For 10.5 million people affected by the Conduent breach, that bet will follow them for years to come. The vulnerability wasn’t about detection time or perimeter strength; it was about data being kept in a clear state by a vendor they didn’t even know about.
The architectural question is simple: If attackers breach your perimeter tomorrow and access your processing systems, will they find usable data or encrypted gibberish?
For most organizations today, the honest answer is uncomfortable. But it doesn’t have to stay that way.
Ready to evaluate continuous encryption for your organization? Schedule a no-obligation technical briefing to learn how Donoma Seshat eliminates the exposure window that made the Conduent breach so devastating.
Frequently Asked Questions
Why is encrypted data still getting stolen in major breaches?
Most enterprise encryption deployments only protect data at rest and in transit. The moment an application decrypts data for active processing, that data exists in cleartext. Attackers who breach the perimeter during those processing windows find usable, readable data. The Conduent breach is a direct example: the data was likely encrypted at rest, but attackers accessed it during active processing when it had to be decrypted to function.
What is the encryption gap and why does it matter?
The encryption gap is the window during which data must exist in cleartext to be processed. Traditional encryption closes two of three vulnerability states, at rest and in transit, but leaves data exposed during active use. For enterprise systems that run continuously, this means data is effectively unprotected for most of its operational life. Closing the encryption gap requires continuous encryption: technology that keeps data encrypted even during processing.
What is continuous encryption and how does it differ from standard encryption?

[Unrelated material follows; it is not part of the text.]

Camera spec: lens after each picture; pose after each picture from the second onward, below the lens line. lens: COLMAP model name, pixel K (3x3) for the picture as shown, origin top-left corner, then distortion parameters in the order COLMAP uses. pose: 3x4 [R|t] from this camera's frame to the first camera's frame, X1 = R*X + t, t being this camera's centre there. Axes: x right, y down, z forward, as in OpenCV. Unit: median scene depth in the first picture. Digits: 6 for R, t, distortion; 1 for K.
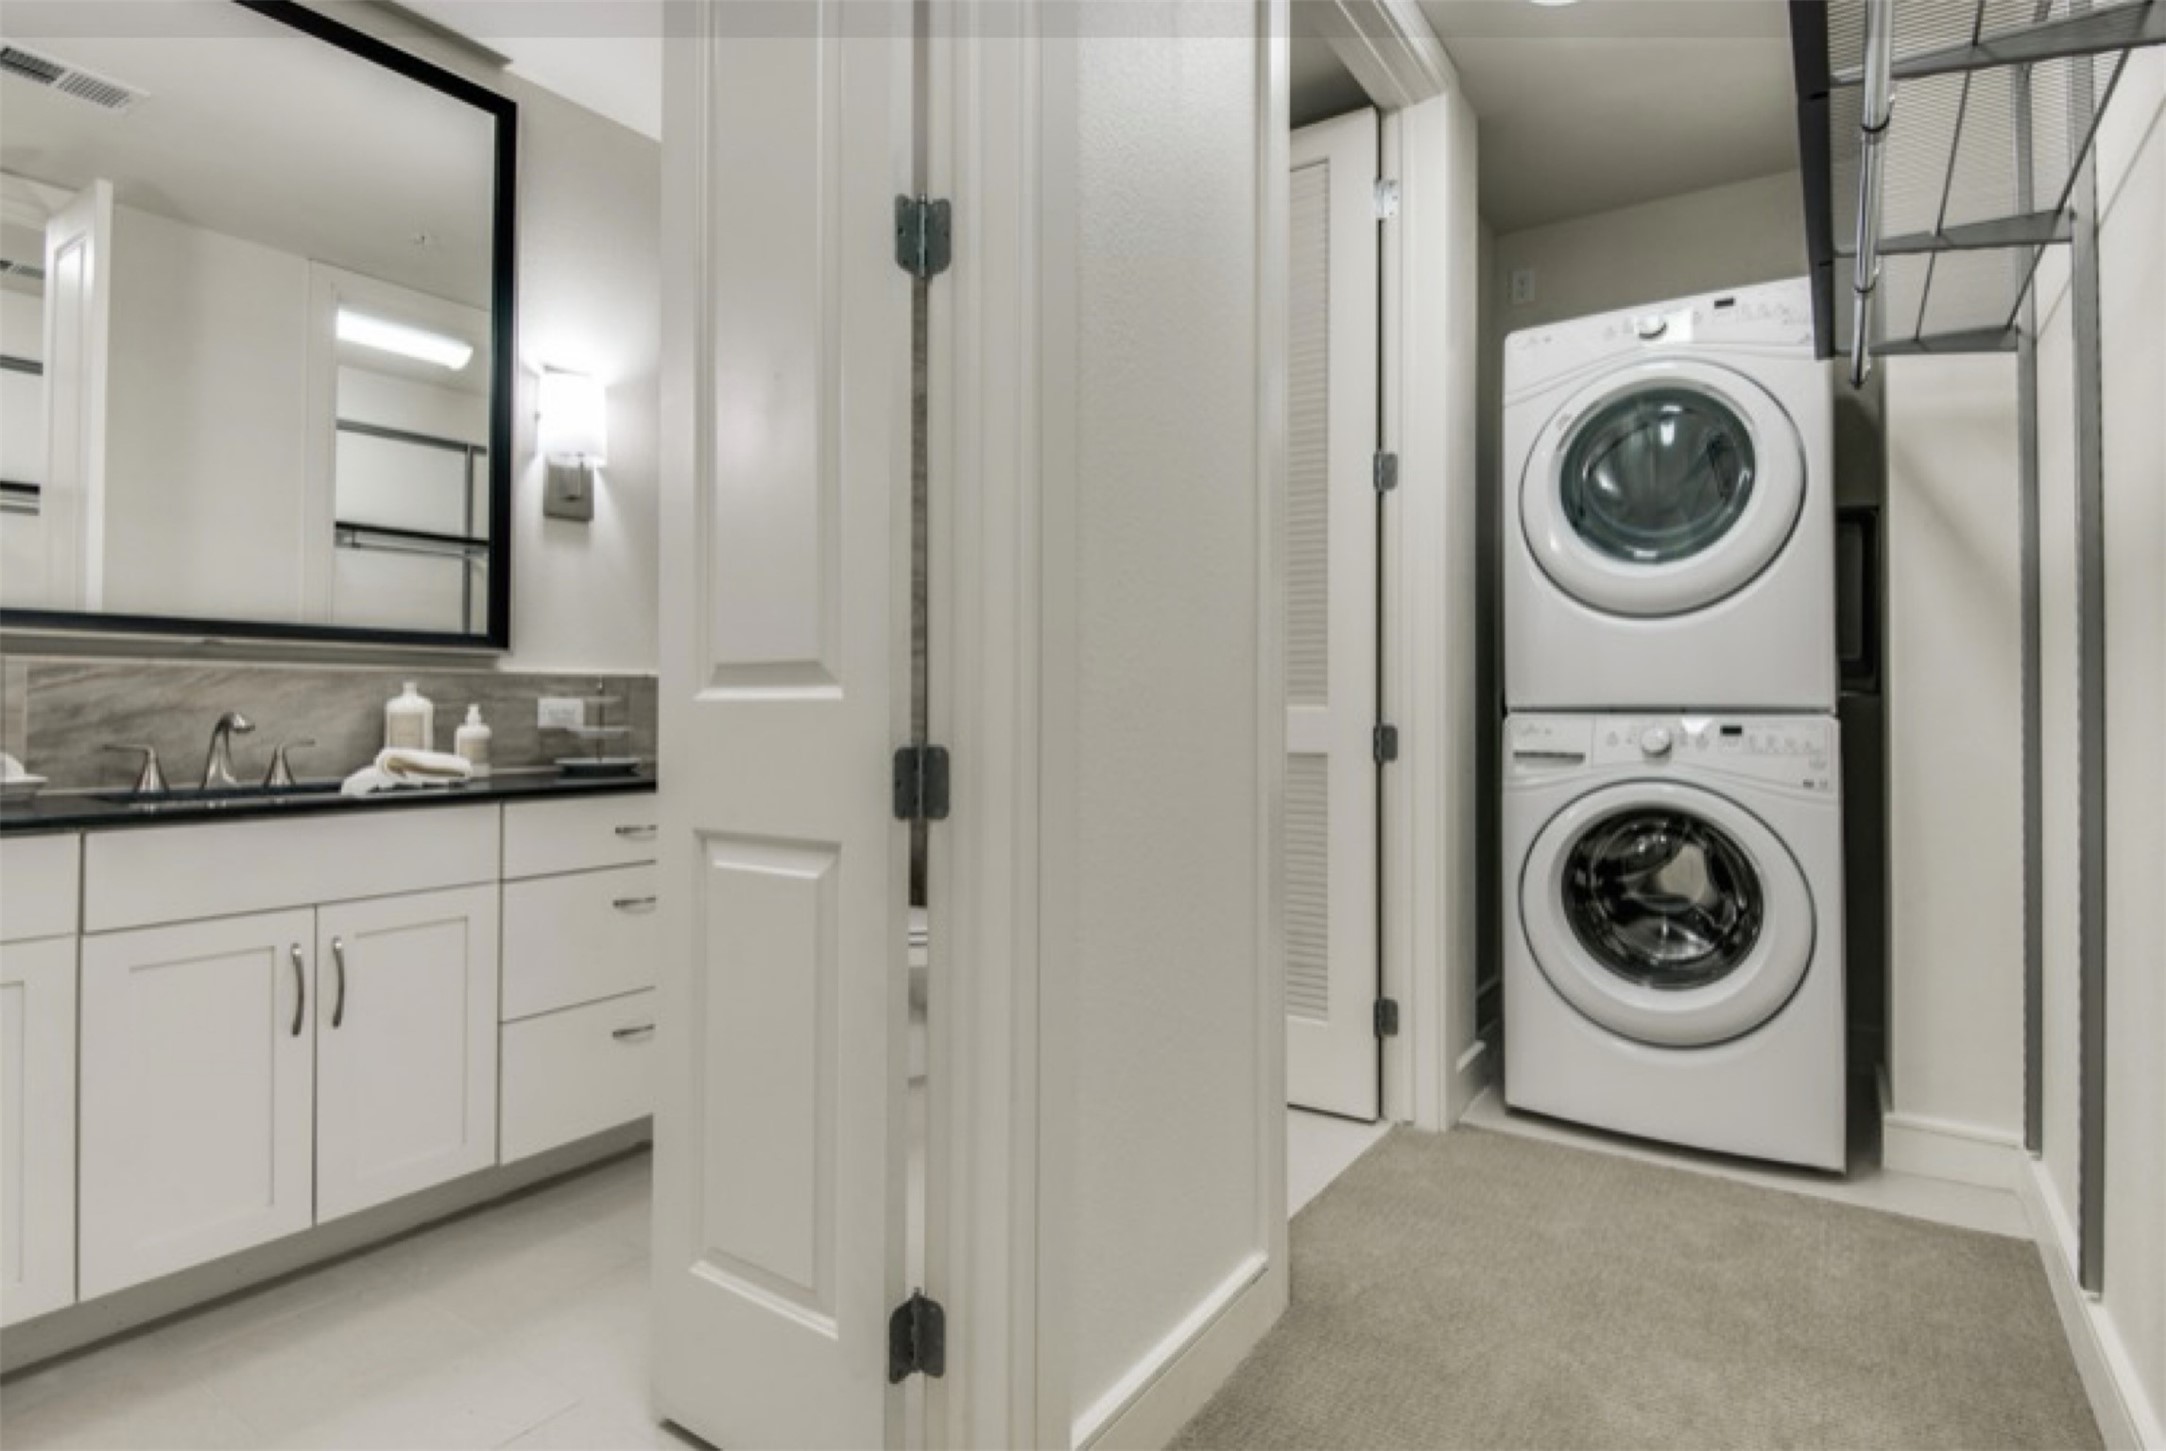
lens RADIAL K [[1107.2, 0, 1085.0], [0, 1107.2, 712.7], [0, 0, 1]] dist [-0.007607, -0.001915]
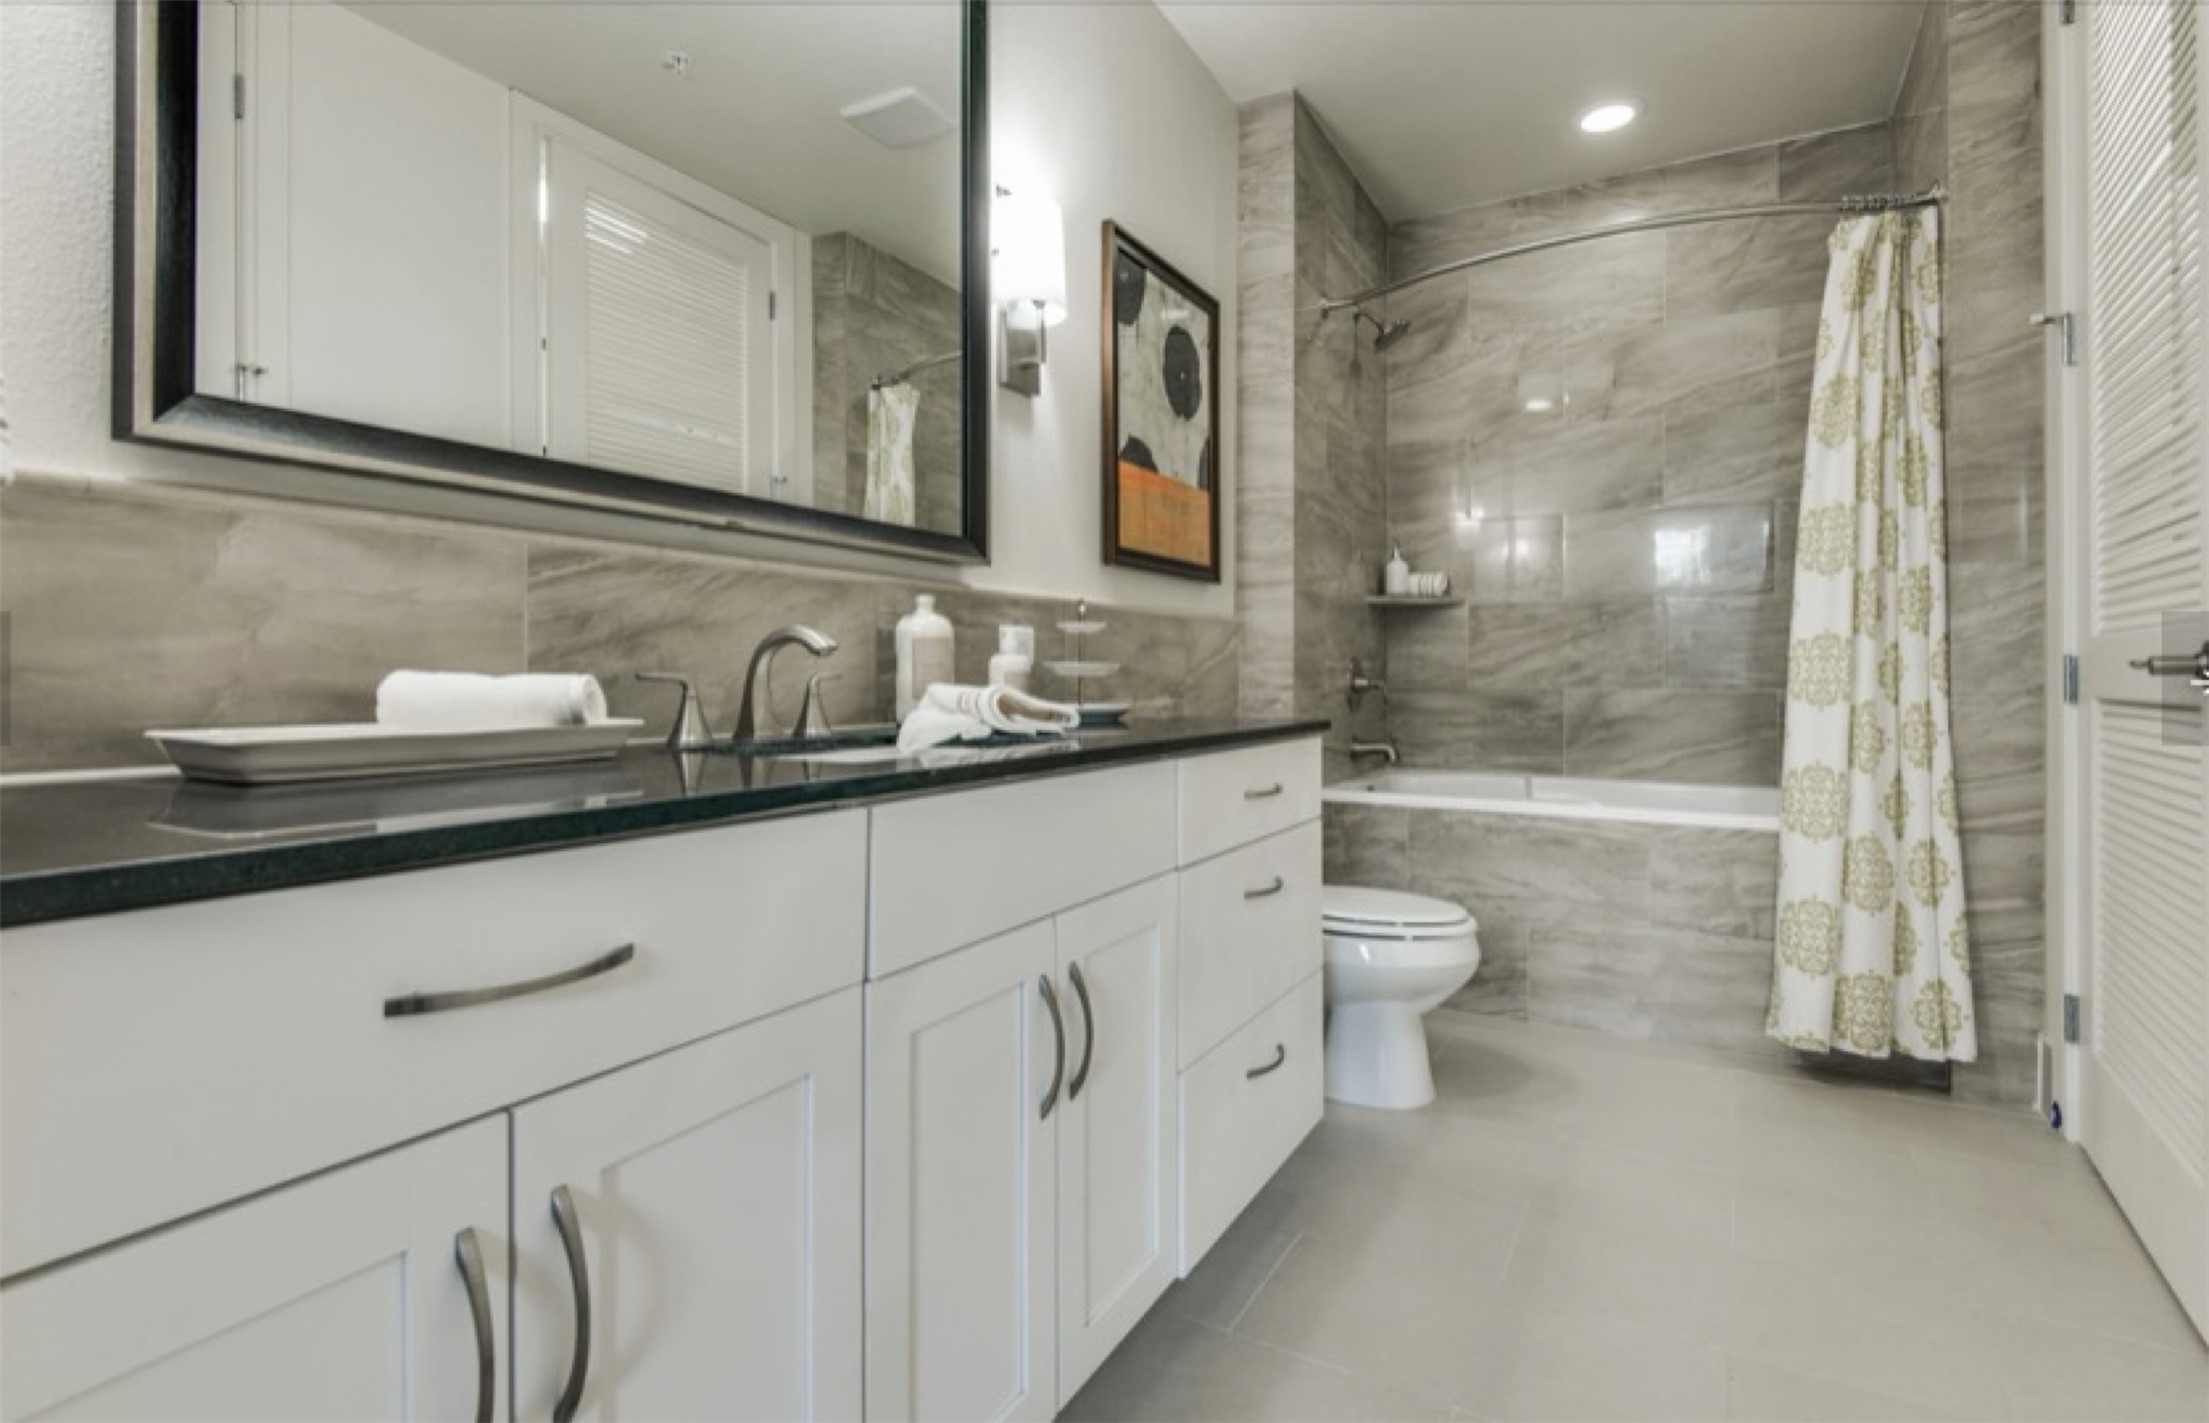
lens RADIAL K [[1119.4, 0, 1105.8], [0, 1119.4, 697.6], [0, 0, 1]] dist [0.005885, 0.000390]
pose [[0.998273, -0.006052, 0.058425, -0.620200], [0.005221, 0.999883, 0.014352, 0.034214], [-0.058505, -0.014023, 0.998189, 0.305430]]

Standard encryption decrypts data before processing, creating a cleartext exposure window. Continuous encryption (also known as encryption in use) keeps data encrypted throughout its entire lifecycle: at rest, in transit, and during active use. Operations run directly on encrypted data. Even if an attacker breaches the perimeter and accesses processing systems, they find only encrypted output with no usable value for extortion, sale, or identity theft.
How does third-party vendor data processing create liability for the organizations that hire them?
When you share sensitive data with a vendor for processing, and that vendor must decrypt your data to perform the contracted work, you have created an exposure point outside your own security perimeter. If the vendor is breached during active processing, your data is exposed regardless of how strong your own systems are. Standard vendor security questionnaires and contractual obligations do not eliminate this risk. Only continuous encryption removes the exposure.
What legal standard is emerging for data-in-use protection after breaches like Conduent?
Courts are increasingly distinguishing between organizations that implemented standard encryption (at rest and in transit) and those that protect data during active processing. Plaintiff counsel in breach litigation are starting to question why continuous encryption was not implemented when the technology is commercially available. Claiming industry standard compliance is becoming a weaker defense as courts recognize that available technology has advanced beyond that standard.
What would continuous encryption have changed about the Conduent breach outcome?
If Conduent’s systems had used continuous encryption, the 8.5 terabytes the SafePay ransomware gang claims to have exfiltrated would have been encrypted gibberish with no decryptable value. No ransom demand would have leverage. No notification to 10.5 million individuals would have been legally required. No class action lawsuits would have had damages to allege. The breach attempt would have been a security incident, not a data exposure event.